Document extract Start Marker

# Jane Street: Effect of Delays in Time When Using XGboost? 

**Goal:** 

I wanted to test a few questions. First, I wanted to see if training on part of the Jane Street data effected AUC. I also wanted to see how time effects my XGBoost models ability to predict. I split training data into 4 quarters. Preprocessing included filling NaN's with conditional means based on day. Yeo Johnson Transformation to fix skew. Removal of outliers by keeping data between the 5th and 97th quantiles. The AUC remains low. 

**Findings:** 

1) Time lag did not appear to effect predictive ability of model. 

2) Training on part of the data had a similar AUC to training on all of the data.

**Next Steps:**

1) Make model useable for one test observation at a time.

2) Perform cross validation on model. 

3) Find GPU and Tune Parameters. 

**Helpful Links:**

1) https://www.kaggle.com/dstuerzer/optimization-of-xgboost

2) https://www.datacamp.com/community/tutorials/xgboost-in-python

3) https://www.kaggle.com/saxinou/imbalanced-data-xgboost-tunning



In [None]:
import pandas as pd
import numpy as np
import seaborn as sns
import matplotlib.pyplot as plt
import scipy
from scipy import stats
from sklearn.datasets import make_classification
from sklearn.model_selection import TimeSeriesSplit, GridSearchCV
from sklearn.metrics import roc_auc_score, roc_curve
import xgboost as xgb

In [None]:
features = pd.read_csv('../input/jane-street-yeo-data/features.csv')

In [None]:
outcomes = pd.read_csv('../input/jane-street-yeo-data/outcomes.csv')

In [None]:
def reduce_memory_usage(df):
    
    start_memory = df.memory_usage().sum() / 1024**2
    print(f"Memory usage of dataframe is {start_memory} MB")
    
    for col in df.columns:
        col_type = df[col].dtype
        
        if col_type != 'object':
            c_min = df[col].min()
            c_max = df[col].max()
            
            if str(col_type)[:3] == 'int':
                if c_min > np.iinfo(np.int8).min and c_max < np.iinfo(np.int8).max:
                    df[col] = df[col].astype(np.int8)
                elif c_min > np.iinfo(np.int16).min and c_max < np.iinfo(np.int16).max:
                    df[col] = df[col].astype(np.int16)
                elif c_min > np.iinfo(np.int32).min and c_max < np.iinfo(np.int32).max:
                    df[col] = df[col].astype(np.int32)
                elif c_min > np.iinfo(np.int64).min and c_max < np.iinfo(np.int64).max:
                    df[col] = df[col].astype(np.int64)
            
            else:
                if c_min > np.finfo(np.float16).min and c_max < np.finfo(np.float16).max:
                    df[col] = df[col].astype(np.float16)

Document extract End Marker
Data extract Start Marker

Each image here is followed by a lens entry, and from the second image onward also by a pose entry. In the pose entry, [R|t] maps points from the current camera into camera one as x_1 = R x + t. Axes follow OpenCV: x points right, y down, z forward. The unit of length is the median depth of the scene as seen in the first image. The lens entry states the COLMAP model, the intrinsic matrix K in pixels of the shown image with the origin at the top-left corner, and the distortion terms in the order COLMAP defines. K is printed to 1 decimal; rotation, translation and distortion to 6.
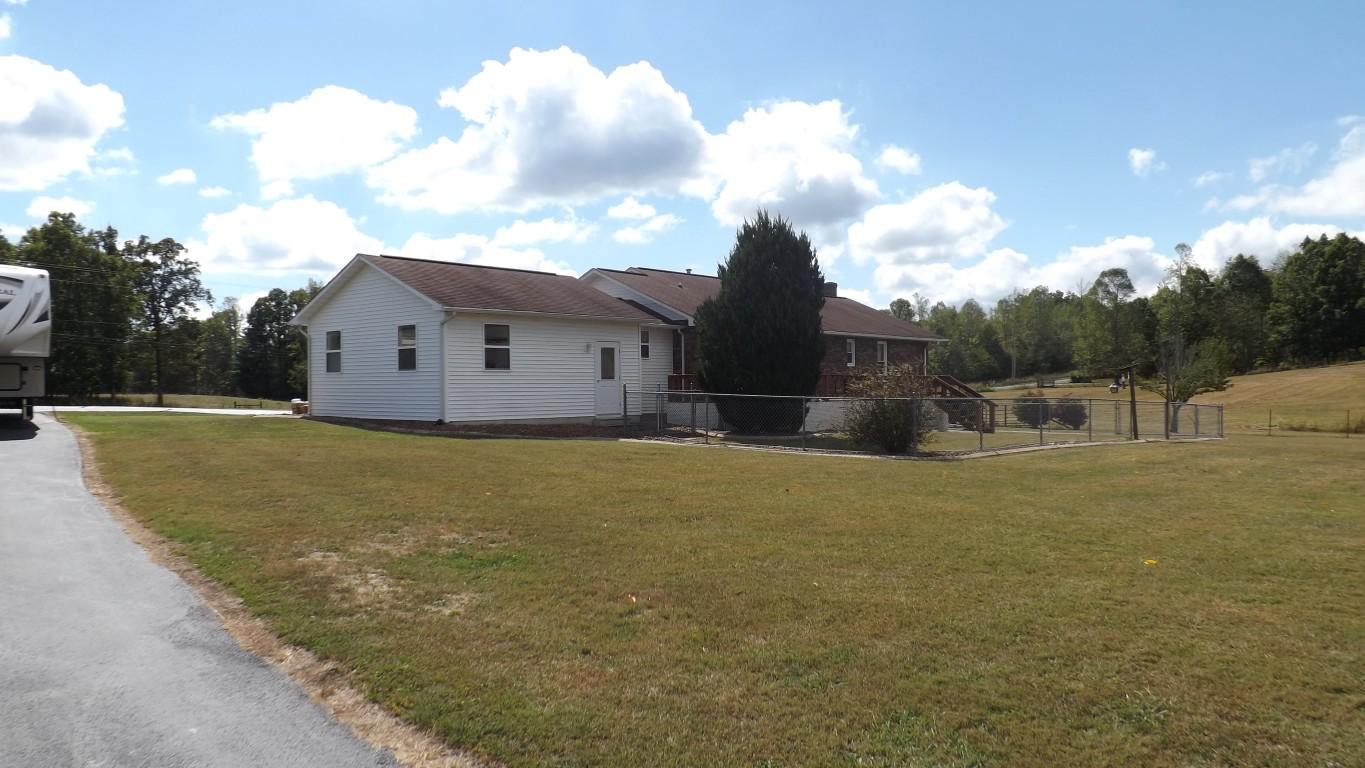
lens RADIAL K [[969.8, 0, 682.7], [0, 969.8, 402.5], [0, 0, 1]] dist [-0.064173, 0.001333]
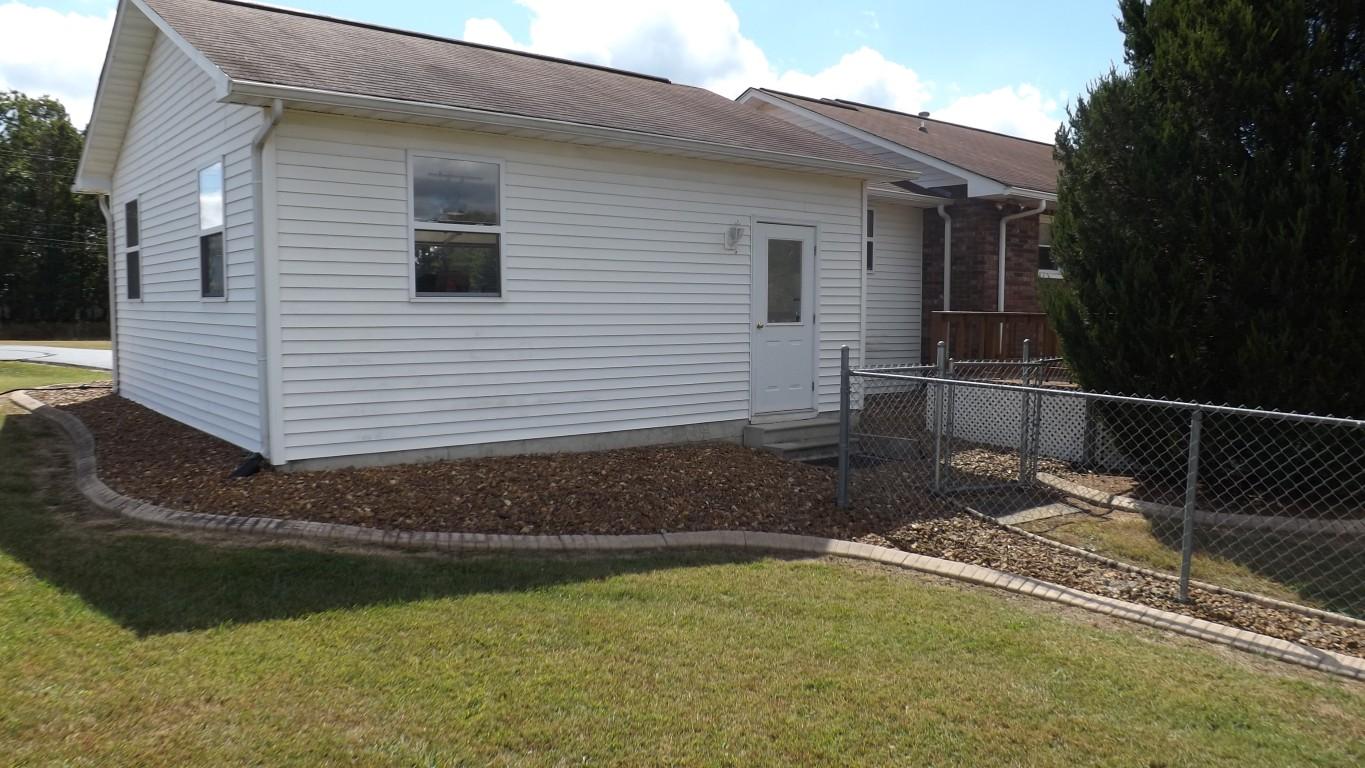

Data extract End Marker

**Task list**
- A) Check (i), (ii) and (iii) against the Jane Street notebook. For each one, answer yes or no and quote the words of the notebook that decide it.
(i) The training data was divided into four quarters.
(ii) Outliers were removed by keeping data between the 5th and 95th quantiles.
(iii) Time lag reduced the model's ability to predict.
- B) Write the next part of the Jane Street notebook, starting right after its final line.

**Task responses**
- A)
(i) Yes: "I split training data into 4 quarters."
(ii) No: "Removal of outliers by keeping data between the 5th and 97th quantiles."
(iii) No: "Time lag did not appear to effect predictive ability of model."

- B)
                elif c_min > np.finfo(np.float32).min and c_max < np.finfo(np.float32).max:
                    df[col] = df[col].astype(np.float32)
                else:
                    pass
        else:
            df[col] = df[col].astype('category')
    
    end_memory = df.memory_usage().sum() / 1024**2
    print(f"Memory usage of dataframe after reduction {end_memory} MB")
    print(f"Reduced by {100 * (start_memory - end_memory) / start_memory} % ")
    return df

# https://www.kaggle.com/sbunzini/reduce-memory-usage-by-75

In [None]:
reduce_memory_usage(features)

In [None]:
reduce_memory_usage(outcomes)

In [None]:
print(features.info())

In [None]:
###Create Real Score for Scoring
outcomes.loc[outcomes['resp'] >= 0,'real_score'] = int(1)
outcomes.loc[outcomes['resp']< 0,'real_score'] = int(0)

In [None]:
#Include date in features
features['date']=outcomes['date']
features['date'].isnull().sum()


In [None]:
features[['date']].describe()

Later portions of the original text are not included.